Neutrality plot of 7 Rosales species. The blue solid line represents the regression line. P-value is the correlation coefficient. If P-value was less than 0.05, and it showed that GC3 and GC12 was significantly correlated

ENc plot analysis of 7 Rosales species

Codon bias in a single gene is usually decided by the effective number of codons (ENC). To reveal the relationship between nucleotide composition and codon bias in the genome of the Rosales species, the ENC-GC3s map was analyzed (Fig. 2). The ENC values of the reconstructed genes ranged from 14 to 61, indicating that there were significant differences in codon bias among these genes [22]. Most genes are located below the expected ENc-plot curve, while only a small number of genes lay on or above the curve, indicating that mutation might be a weak factor shaping codon bias [23].

Fig. 2
figure 2

ENc plot of 7 Rosales species. The blue solid line represents the expected curve of positions of genes when the codon usage was only determined by the GC3s composition

To obtain a more accurate estimate of the differences between observed and expected ENC values and to further prove the conservative influence of GC3s in Rosales species, the (ENCexp-ENCobs)/ENCexp was calculated. As shown in Table 2, the (ENCexp-ENCobs)/ ENCexp values of most genes ranged from −0.1 ~ 0.3, and more than 55% of the genes were distributed in the range of 0 ~ 0.1. The ENCs of 45% of the genes were different from the expected ENC values, indicating that mutation might be a weak factor in the evolutionary history of Rosales and the natural selection pressure might play a significant role in influencing the pattern of codon usage [24].
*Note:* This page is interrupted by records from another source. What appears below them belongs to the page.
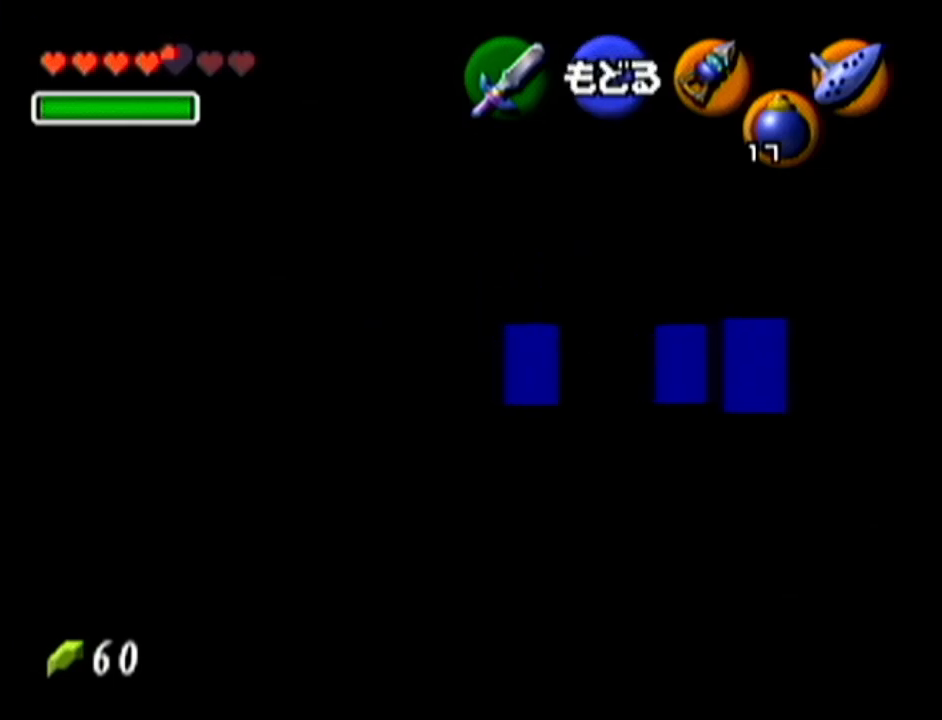
{"buttons": [], "left_stick": "center", "events": [[201, "C_LEFT", "up"], [201, "left_stick", "center"]]}
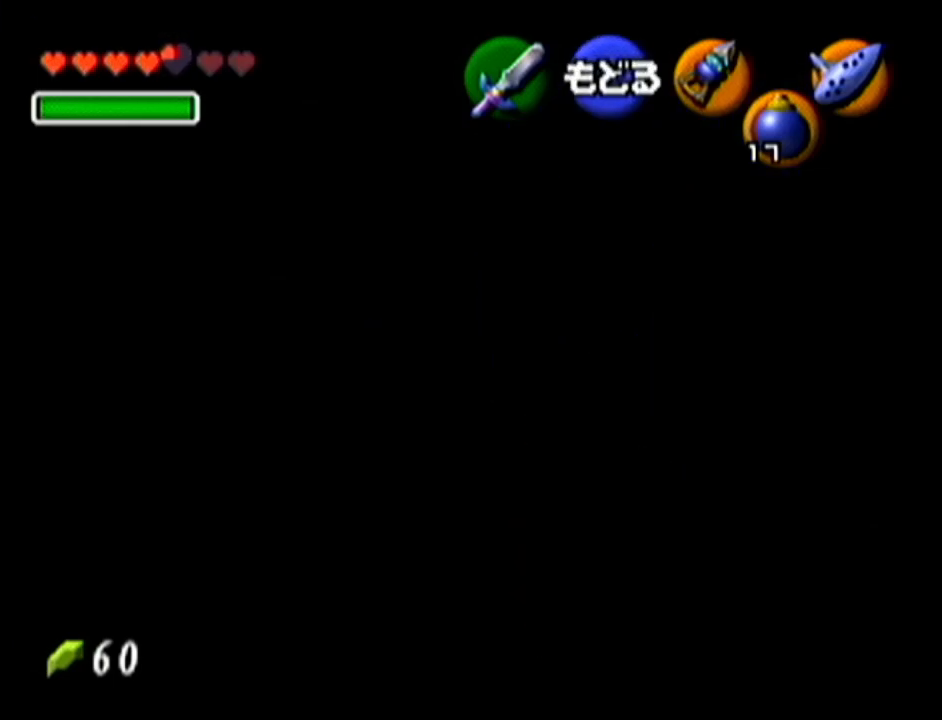
{"buttons": [], "left_stick": "center", "events": [[100, "left_stick", "down"], [133, "C_LEFT", "down"], [250, "C_LEFT", "up"], [250, "left_stick", "center"]]}
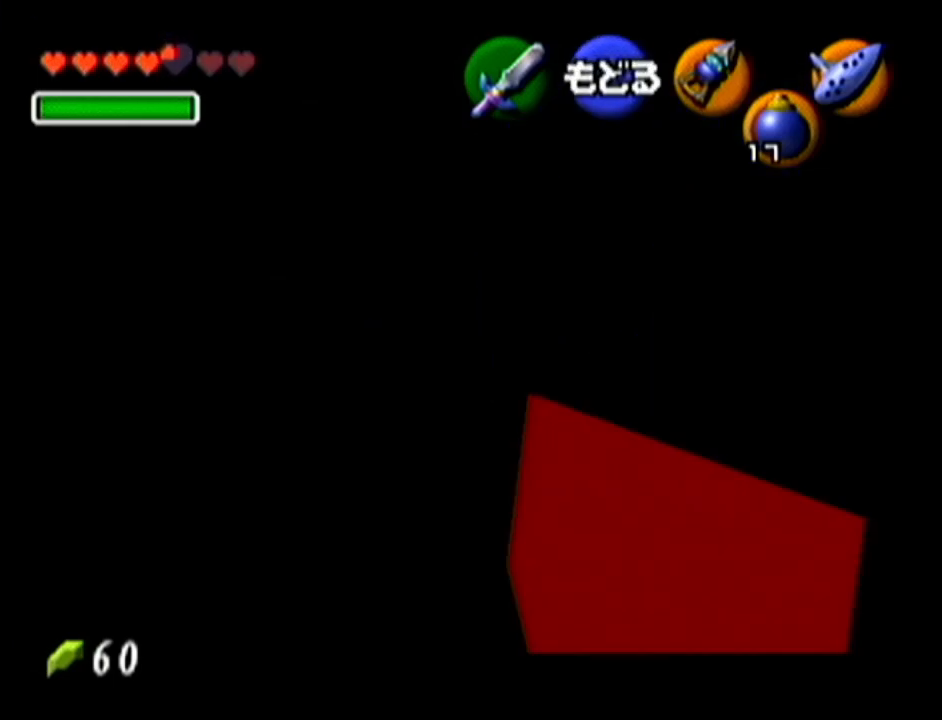
{"buttons": [], "left_stick": "center", "events": [[134, "left_stick", "down"], [167, "C_LEFT", "down"], [284, "C_LEFT", "up"], [317, "left_stick", "center"]]}
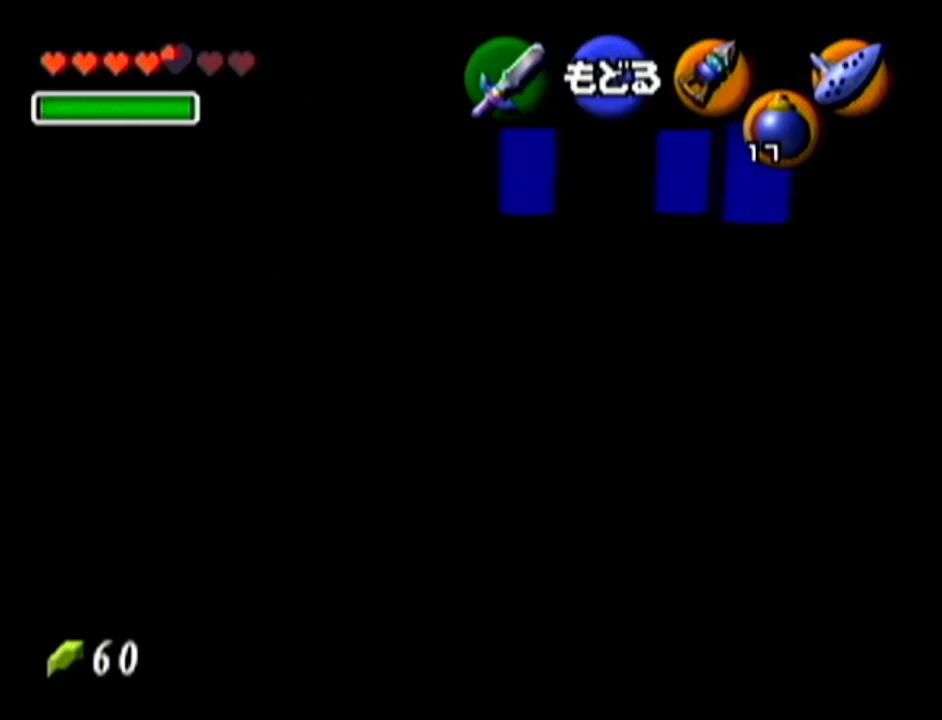
{"buttons": [], "left_stick": "center", "events": []}
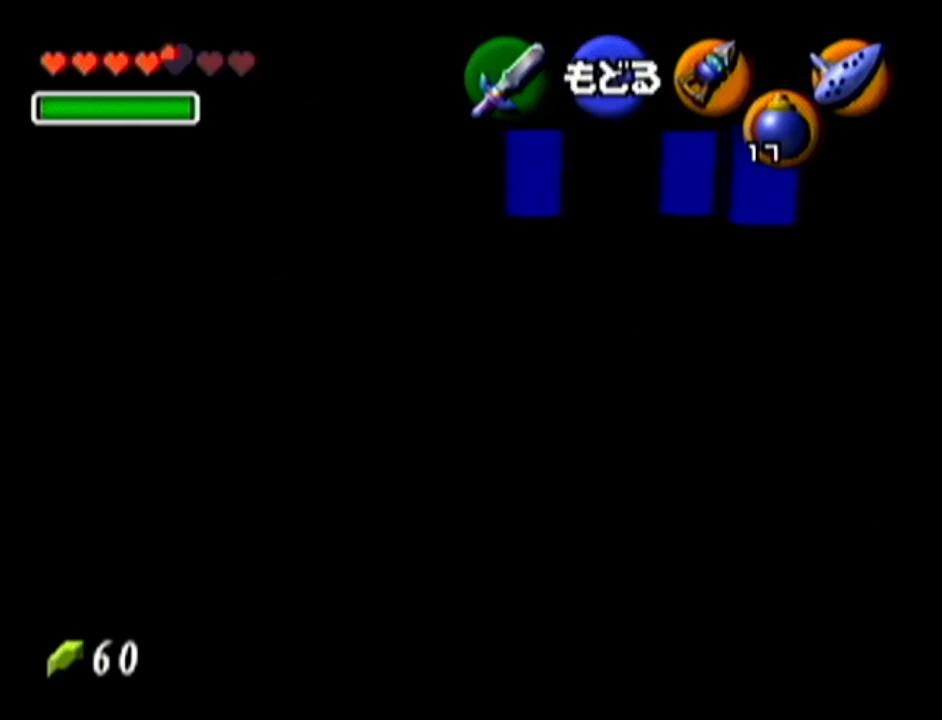
{"buttons": [], "left_stick": "up", "events": [[34, "A", "down"], [201, "A", "up"], [234, "left_stick", "up"]]}
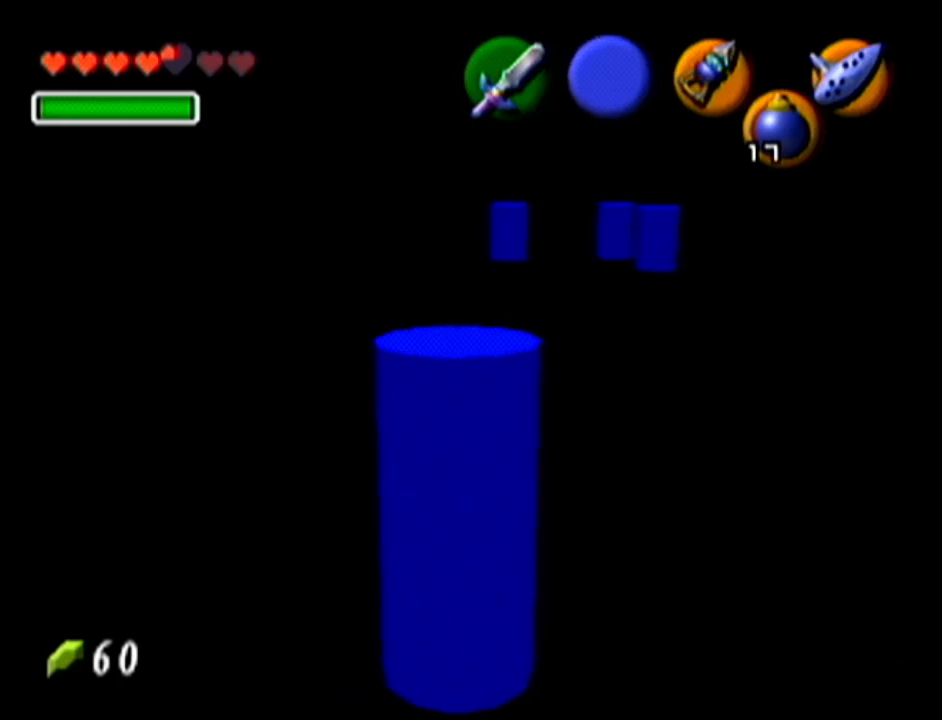
{"buttons": [], "left_stick": "center", "events": [[267, "left_stick", "center"]]}
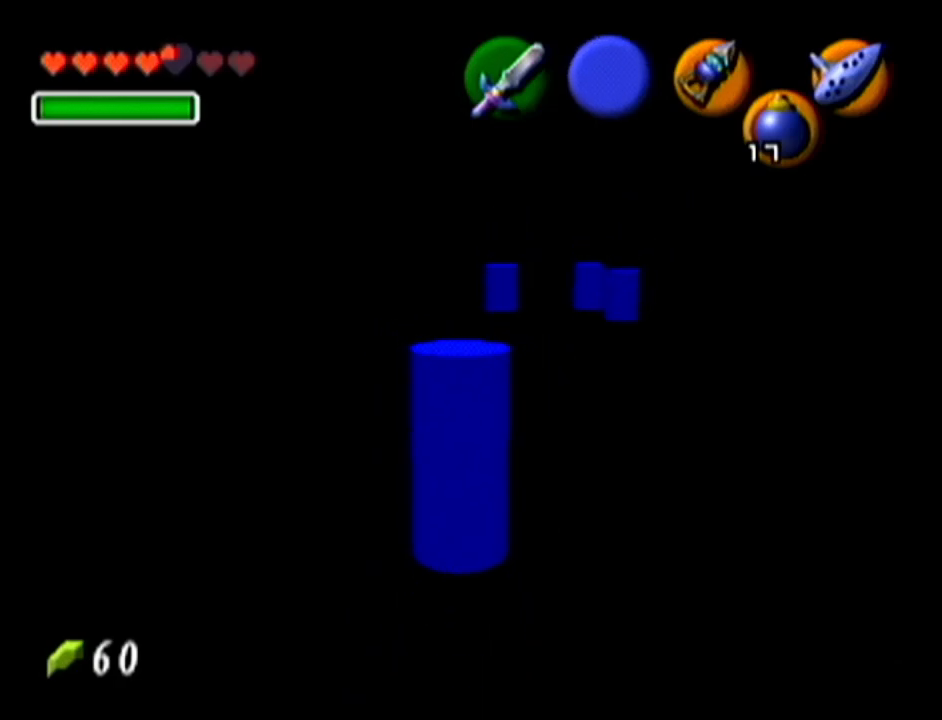
{"buttons": [], "left_stick": "center", "events": [[34, "left_stick", "up"], [351, "left_stick", "center"]]}
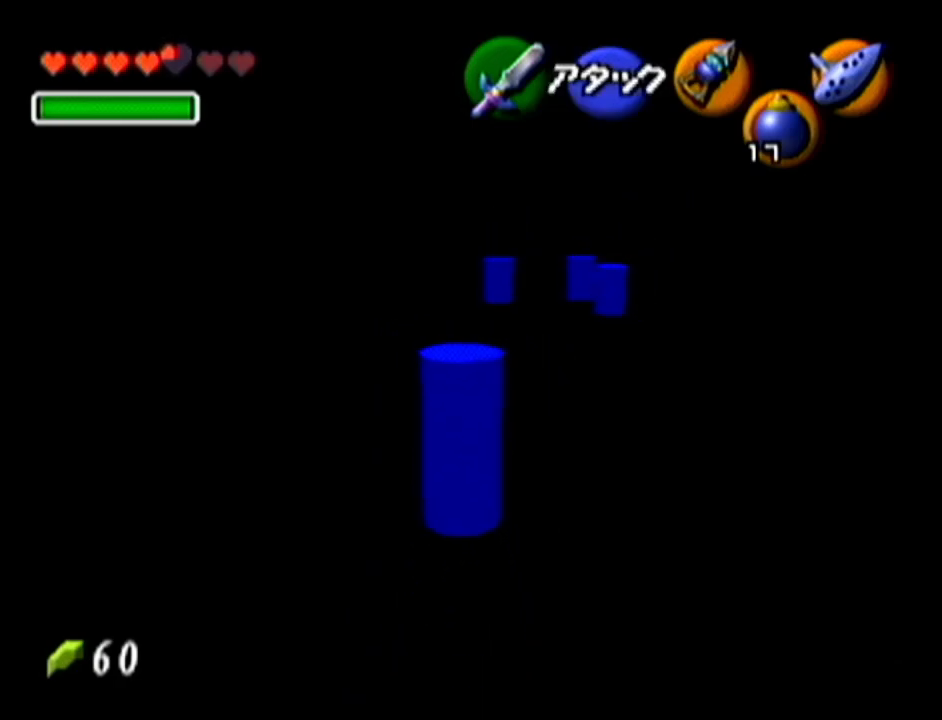
{"buttons": [], "left_stick": "up", "events": [[484, "left_stick", "up"]]}
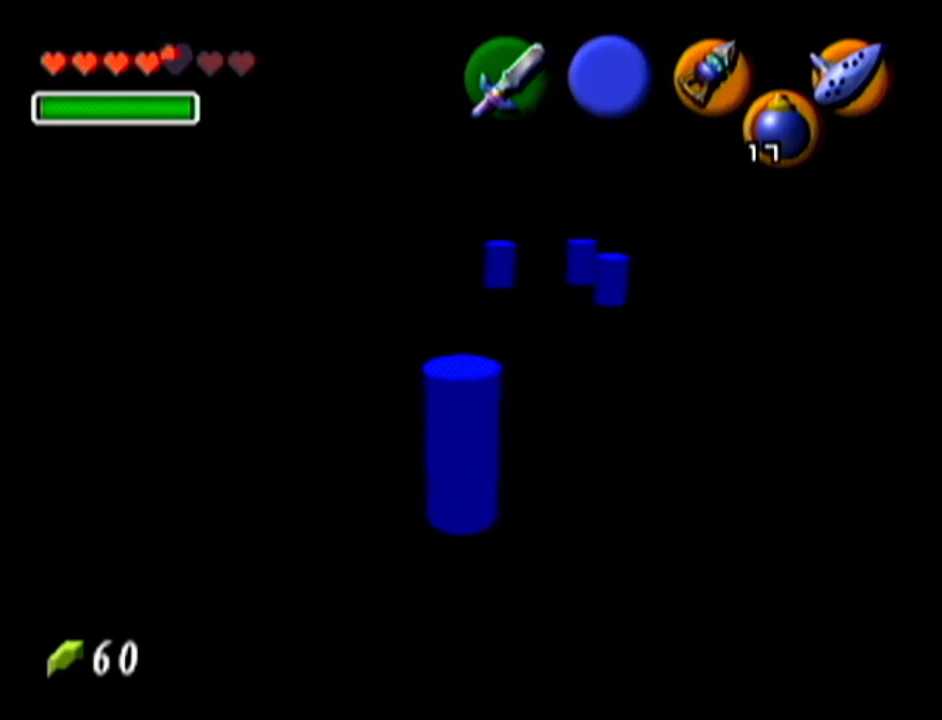
{"buttons": [], "left_stick": "center", "events": [[250, "left_stick", "center"]]}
Table 2 Frequency distribution of (ENCexp-ENCobs)/ENCexp in 7 Rosales species (%)

High-frequency codons and codon pairs in 7 Rosales species

The RSCUs of 64 codons were calculated, and the results showed that the number and content of high-frequency codons among the 7 species were different (Table 3) and that the AGA content was the highest. Six high-frequency codons were identified in P. mume, followed by five high-frequency codons in Z. jujuba, F. vesca and P. persica. Four high-frequency codons were identified in M. domestica, P. bretschneideri and M. notabilis. All 7 Rosales species contained three high-frequency codons, AGA, GTT and TTG, encoding Arg, Val and Leu, respectively.

Table 3 The top five high-frequency codons of 7 Rosales species

It was observed that most of the identified high-frequency codons favoured codons ending in A/T. However, four NTA codons in 7 Rosales species had quite low RSCU values (Fig. 3), and the reduction in TA may increase protein production by inhibiting mRNA degradation [25, 26]. Four NCG codons also showed low RSCU values (Fig. 3), which may be conducive to avoiding possible mutations caused by DNA methylation [27, 28].

Fig. 3
figure 3

The RSCU value of NCG and NTA in 7 Rosales Species

For stop codons, the average RSCUs of TGA, TAA, and TAG were 1.32, 0.89 and 0.77, respectively, and the results show that the 7 Rosales species prefer TGA as the stop codon (Additional file 1). The XCG/XCC ratio (Additional file 1) based on RSCU values was 0.73 (M. notabilis), 0.56 (F. vesca), 0.63 (M. domestica), 0.63 (P. bretschneideri), 0.57 (Z. jujuba), 0.49 (P. mume) and 0.49 (P. persica), indicating moderate CG dinucleotide suppression in the 7 Rosales species [29].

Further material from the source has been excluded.